Из письма, датированного несколькими днями позже:
«Она пришла. Я знал, что она придет, с того самого вечера, как увидел ее на горе, и прошлой ночью она пришла, и мы сидели и смотрели друг другу в глаза. Ты, разумеется, скажешь, что я свихнулся, не оправился от болезни, слишком много работал, что услышал глупую сказочку и это все плод воспаленной фантазии, – но она, тем не менее, пришла. Существо из плоти и крови? Эфемерное существо, созданное моим воображением? Какая разница! Для меня эта женщина была реальной.
Она пришла прошлой ночью, когда я сидел один, работал. Каждую ночь я ждал ее прихода, прислушивался, жаждал, теперь я это знаю. Я услышал ее легкие шаги по мосту, тихий стук в дверь. Она постучала трижды – тук, тук, тук. Внутри у меня все похолодело, кровь застучала в висках. Я ждал, вцепившись в спинку стула, и стук повторился – тук, тук, тук. Я поднялся и задвинул засов на двери, которая вела в крытый коридор и другую комнату. Потом открыл тяжелую входную дверь, ворвался ветер, разметав на столе мои бумаги, и женщина вошла, а я закрыл за ней дверь. Она скинула капюшон с головы, развязала шейный платок и положила на стол. Потом села перед огнем, и я заметил, что ее босые ноги влажны от ночной росы.
Я подошел и стал смотреть на нее, а она улыбнулась – странно, озорно, но я мог положить душу к ее ногам. Она молчала и не двигалась, мне тоже не хотелось говорить. Теперь понятно, почему те, кто поднялся на вершину, говорят: «Давай разобьем здесь палатку. Нам тут хорошо».

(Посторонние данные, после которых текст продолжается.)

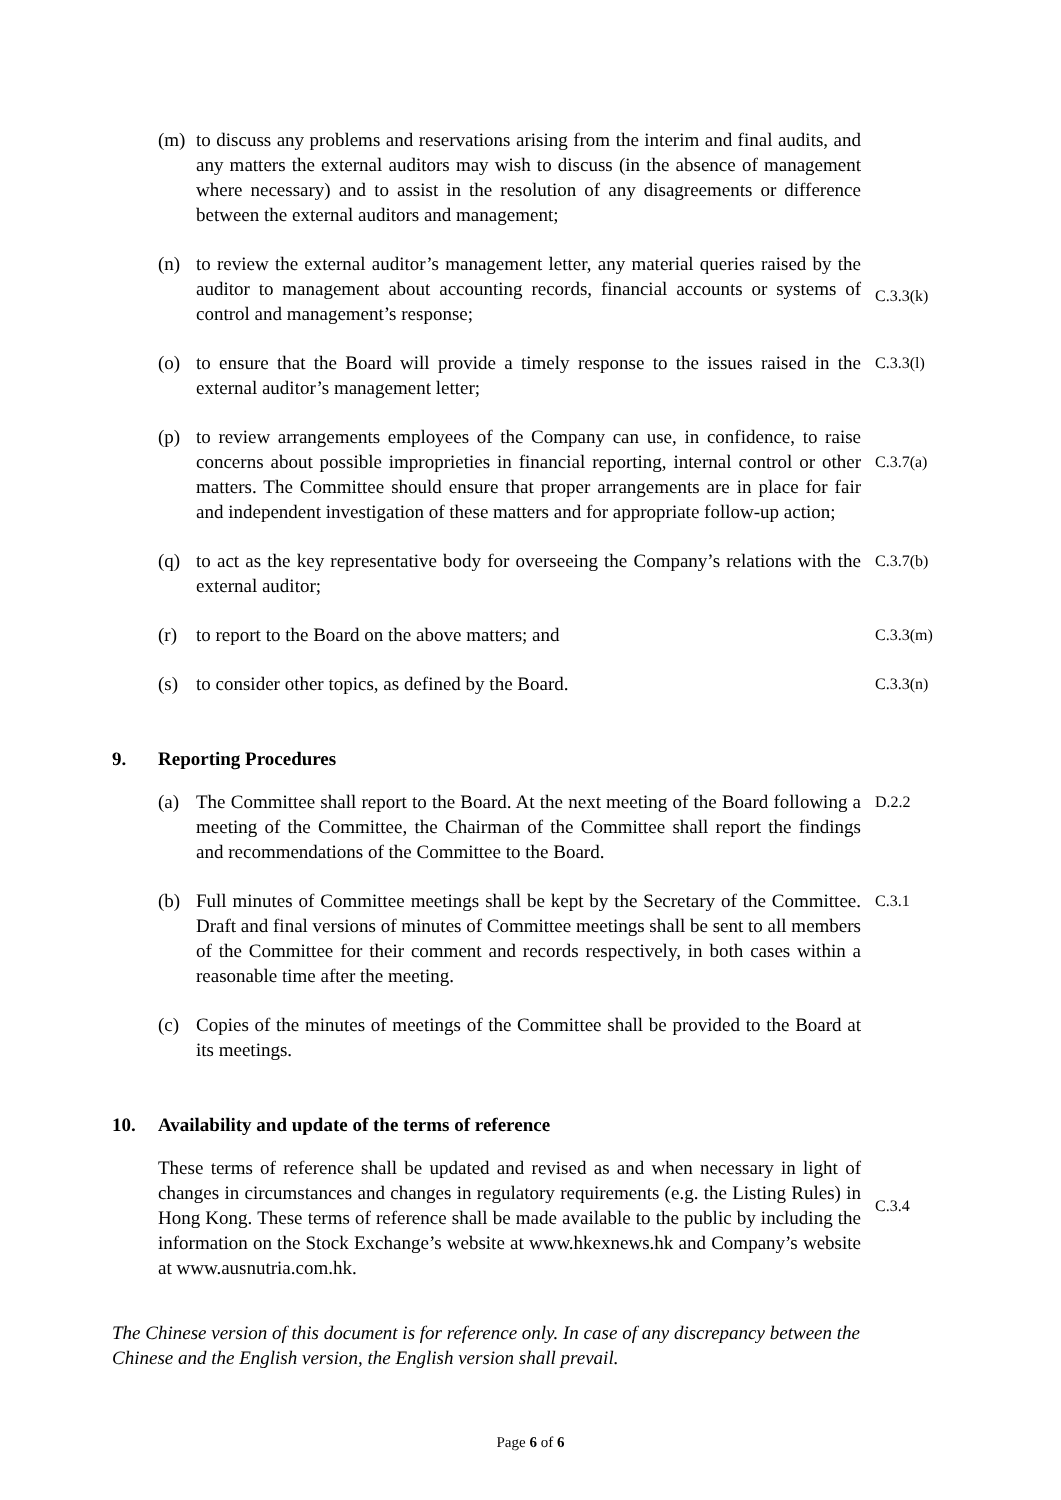(m) to discuss any problems and reservations arising from the interim and final audits, and any matters the external auditors may wish to discuss (in the absence of management where necessary) and to assist in the resolution of any disagreements or difference between the external auditors and management;
(n) to review the external auditor’s management letter, any material queries raised by the auditor to management about accounting records, financial accounts or systems of control and management’s response;
C.3.3(k)
(o) to ensure that the Board will provide a timely response to the issues raised in the external auditor’s management letter;
C.3.3(l)
(p) to review arrangements employees of the Company can use, in confidence, to raise concerns about possible improprieties in financial reporting, internal control or other matters. The Committee should ensure that proper arrangements are in place for fair and independent investigation of these matters and for appropriate follow-up action;
C.3.7(a)
(q) to act as the key representative body for overseeing the Company’s relations with the external auditor;
C.3.7(b)
(r) to report to the Board on the above matters; and
C.3.3(m)
(s) to consider other topics, as defined by the Board.
C.3.3(n)
9. Reporting Procedures
(a) The Committee shall report to the Board. At the next meeting of the Board following a meeting of the Committee, the Chairman of the Committee shall report the findings and recommendations of the Committee to the Board.
D.2.2
(b) Full minutes of Committee meetings shall be kept by the Secretary of the Committee. Draft and final versions of minutes of Committee meetings shall be sent to all members of the Committee for their comment and records respectively, in both cases within a reasonable time after the meeting.
C.3.1
(c) Copies of the minutes of meetings of the Committee shall be provided to the Board at its meetings.
10. Availability and update of the terms of reference
These terms of reference shall be updated and revised as and when necessary in light of changes in circumstances and changes in regulatory requirements (e.g. the Listing Rules) in Hong Kong. These terms of reference shall be made available to the public by including the information on the Stock Exchange’s website at www.hkexnews.hk and Company’s website at www.ausnutria.com.hk.
C.3.4
The Chinese version of this document is for reference only. In case of any discrepancy between the Chinese and the English version, the English version shall prevail.
Page 6 of 6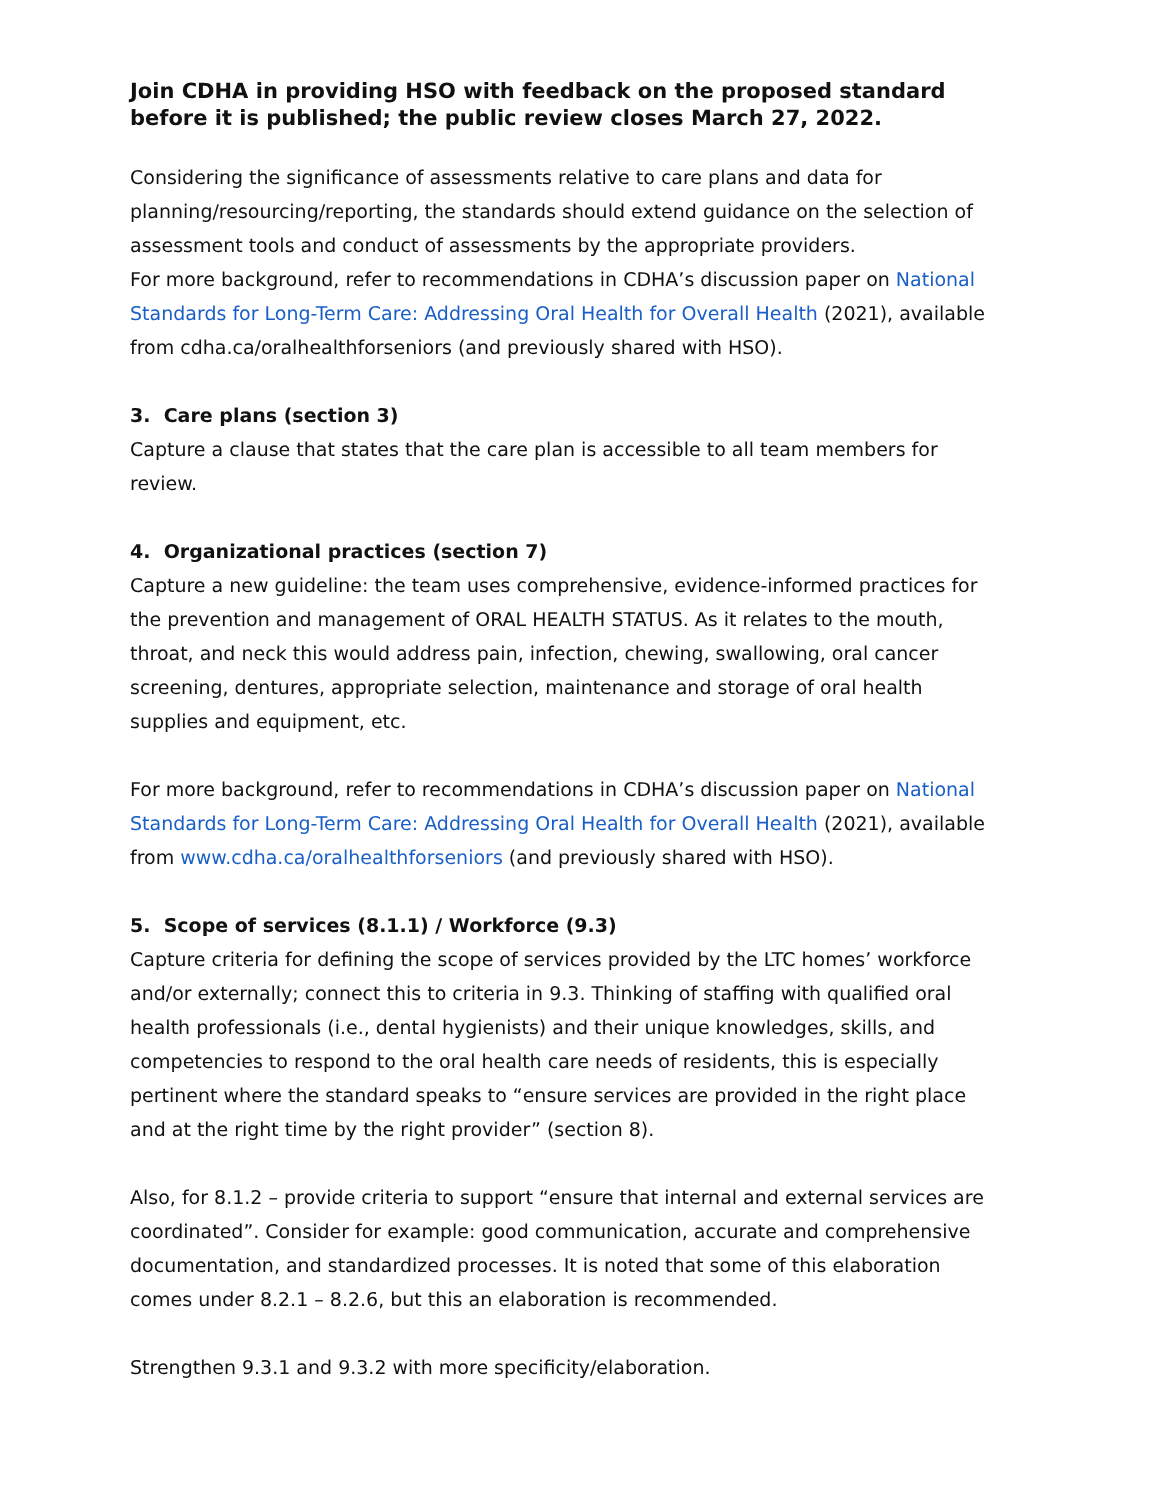Join CDHA in providing HSO with feedback on the proposed standard before it is published; the public review closes March 27, 2022.
Considering the significance of assessments relative to care plans and data for planning/resourcing/reporting, the standards should extend guidance on the selection of assessment tools and conduct of assessments by the appropriate providers.
For more background, refer to recommendations in CDHA’s discussion paper on National Standards for Long-Term Care: Addressing Oral Health for Overall Health (2021), available from cdha.ca/oralhealthforseniors (and previously shared with HSO).
3. Care plans (section 3)
Capture a clause that states that the care plan is accessible to all team members for review.
4. Organizational practices (section 7)
Capture a new guideline: the team uses comprehensive, evidence-informed practices for the prevention and management of ORAL HEALTH STATUS. As it relates to the mouth, throat, and neck this would address pain, infection, chewing, swallowing, oral cancer screening, dentures, appropriate selection, maintenance and storage of oral health supplies and equipment, etc.
For more background, refer to recommendations in CDHA’s discussion paper on National Standards for Long-Term Care: Addressing Oral Health for Overall Health (2021), available from www.cdha.ca/oralhealthforseniors (and previously shared with HSO).
5. Scope of services (8.1.1) / Workforce (9.3)
Capture criteria for defining the scope of services provided by the LTC homes’ workforce and/or externally; connect this to criteria in 9.3. Thinking of staffing with qualified oral health professionals (i.e., dental hygienists) and their unique knowledges, skills, and competencies to respond to the oral health care needs of residents, this is especially pertinent where the standard speaks to “ensure services are provided in the right place and at the right time by the right provider” (section 8).
Also, for 8.1.2 – provide criteria to support “ensure that internal and external services are coordinated”. Consider for example: good communication, accurate and comprehensive documentation, and standardized processes. It is noted that some of this elaboration comes under 8.2.1 – 8.2.6, but this an elaboration is recommended.
Strengthen 9.3.1 and 9.3.2 with more specificity/elaboration.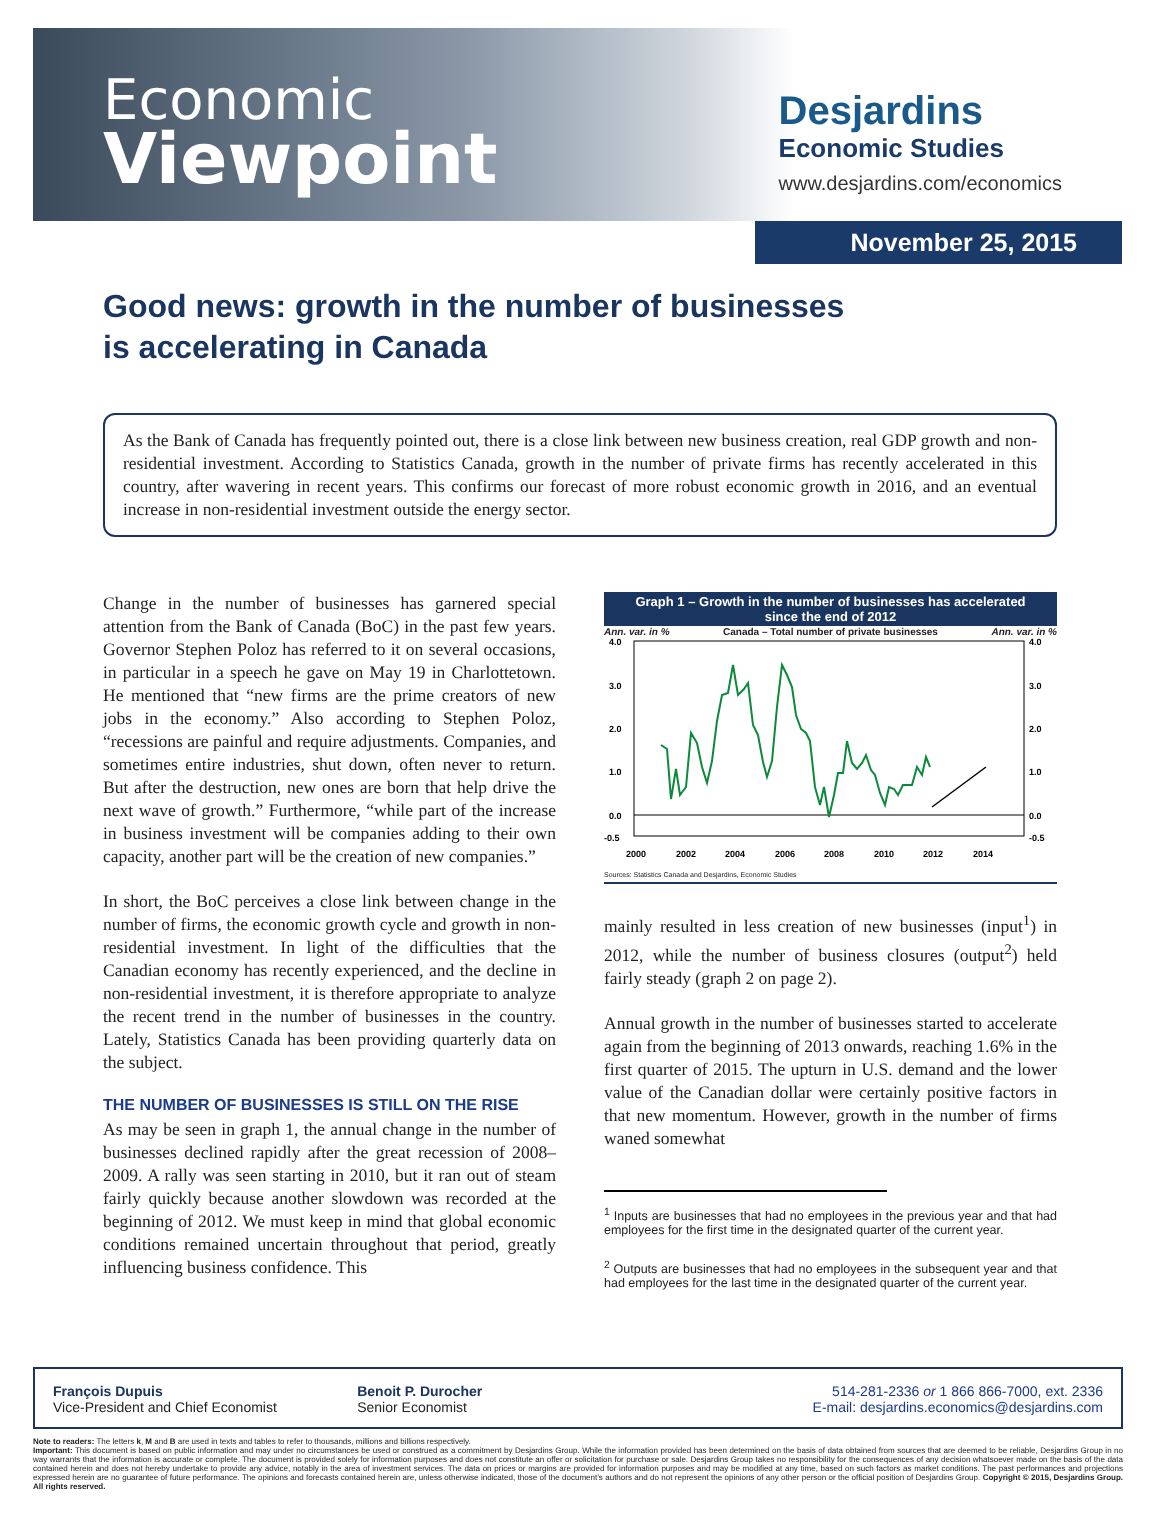Economic
Viewpoint
Desjardins
Economic Studies
www.desjardins.com/economics
November 25, 2015
Good news: growth in the number of businesses
is accelerating in Canada
As the Bank of Canada has frequently pointed out, there is a close link between new business creation, real GDP growth and non-residential investment. According to Statistics Canada, growth in the number of private firms has recently accelerated in this country, after wavering in recent years. This confirms our forecast of more robust economic growth in 2016, and an eventual increase in non-residential investment outside the energy sector.
Change in the number of businesses has garnered special attention from the Bank of Canada (BoC) in the past few years. Governor Stephen Poloz has referred to it on several occasions, in particular in a speech he gave on May 19 in Charlottetown. He mentioned that “new firms are the prime creators of new jobs in the economy.” Also according to Stephen Poloz, “recessions are painful and require adjustments. Companies, and sometimes entire industries, shut down, often never to return. But after the destruction, new ones are born that help drive the next wave of growth.” Furthermore, “while part of the increase in business investment will be companies adding to their own capacity, another part will be the creation of new companies.”
In short, the BoC perceives a close link between change in the number of firms, the economic growth cycle and growth in non-residential investment. In light of the difficulties that the Canadian economy has recently experienced, and the decline in non-residential investment, it is therefore appropriate to analyze the recent trend in the number of businesses in the country. Lately, Statistics Canada has been providing quarterly data on the subject.
THE NUMBER OF BUSINESSES IS STILL ON THE RISE
As may be seen in graph 1, the annual change in the number of businesses declined rapidly after the great recession of 2008–2009. A rally was seen starting in 2010, but it ran out of steam fairly quickly because another slowdown was recorded at the beginning of 2012. We must keep in mind that global economic conditions remained uncertain throughout that period, greatly influencing business confidence. This
Graph 1 – Growth in the number of businesses has accelerated
since the end of 2012
Ann. var. in % Canada – Total number of private businesses Ann. var. in %
4.0
3.0
2.0
1.0
0.0
-0.5
4.0
3.0
2.0
1.0
0.0
-0.5
2000
2002
2004
2006
2008
2010
2012
2014
Sources: Statistics Canada and Desjardins, Economic Studies
mainly resulted in less creation of new businesses (input<sup>1</sup>) in 2012, while the number of business closures (output<sup>2</sup>) held fairly steady (graph 2 on page 2).
Annual growth in the number of businesses started to accelerate again from the beginning of 2013 onwards, reaching 1.6% in the first quarter of 2015. The upturn in U.S. demand and the lower value of the Canadian dollar were certainly positive factors in that new momentum. However, growth in the number of firms waned somewhat
<sup>1</sup> Inputs are businesses that had no employees in the previous year and that had employees for the first time in the designated quarter of the current year.
<sup>2</sup> Outputs are businesses that had no employees in the subsequent year and that had employees for the last time in the designated quarter of the current year.
François Dupuis
Vice-President and Chief Economist
Benoit P. Durocher
Senior Economist
514-281-2336 or 1 866 866-7000, ext. 2336
E-mail: desjardins.economics@desjardins.com
Note to readers: The letters k, M and B are used in texts and tables to refer to thousands, millions and billions respectively.
Important: This document is based on public information and may under no circumstances be used or construed as a commitment by Desjardins Group. While the information provided has been determined on the basis of data obtained from sources that are deemed to be reliable, Desjardins Group in no way warrants that the information is accurate or complete. The document is provided solely for information purposes and does not constitute an offer or solicitation for purchase or sale. Desjardins Group takes no responsibility for the consequences of any decision whatsoever made on the basis of the data contained herein and does not hereby undertake to provide any advice, notably in the area of investment services. The data on prices or margins are provided for information purposes and may be modified at any time, based on such factors as market conditions. The past performances and projections expressed herein are no guarantee of future performance. The opinions and forecasts contained herein are, unless otherwise indicated, those of the document’s authors and do not represent the opinions of any other person or the official position of Desjardins Group. Copyright © 2015, Desjardins Group. All rights reserved.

Сколько прошло времени, не знаю, но в какой-то момент женщина подняла руку, прислушиваясь, и из другой комнаты донесся какой-то шум. Она быстро накинула капюшон на голову и исчезла, неслышно затворив за собой дверь. Я сдвинул засов на внутренней двери, подождал – все было тихо, – сел и, должно быть, скоро заснул на стуле.
Проснувшись, я мгновенно вспомнил о шейном платке, который могла оставить женщина, и уже начал подниматься со стула, чтобы спрятать его, но жена сидела за накрытым к завтраку столом, подперев подбородок руками, и смотрела на меня с каким-то новым выражением в глазах.
Она поцеловала меня холодными губами, а я пытался убедить себя, что мне все это приснилось. Но днем, проходя мимо открытой двери – жена стояла спиной ко мне, не замечая, – я увидел, как она достала шейный платок из ящика и стала разглядывать его.
Я говорил себе, что это шейный платок жены, что вся эта история – плод моего воображения, а если нет, то моя странная гостья была не призраком, а женщиной. Но с другой стороны, если человек может отличить другого человека от призрака, тогда прошлой ночью рядом со мной не сидело существо из плоти и крови. Да и откуда здесь взяться женщине? Ближайшее высокогорное пастбище в трех часах ходьбы для крепкого мужчины, а тропы опасны даже днем. Какая женщина могла пройти по ним ночью? Какая женщина могла выстудить воздух вокруг себя до такой степени, что кровь стыла в моих жилах? И однако если она придет вновь, я заговорю с ней и протяну руку, чтобы понять, живая она, или это только воздух».
Пятое письмо:
«Мой дорогой Джойс! Сомневаюсь, увидят ли твои глаза эти письма. Отсюда мне никогда их тебе не отослать. И тебе покажется, что писал их безумец. Если я когда-нибудь вернусь в Англию, то, возможно, покажу их и буду вместе с тобой смеяться над ними. В настоящее время я пишу их для того, чтобы потом спрятать, – слова, изложенные на бумаге, спасают меня, отпадает необходимость выкрикивать их.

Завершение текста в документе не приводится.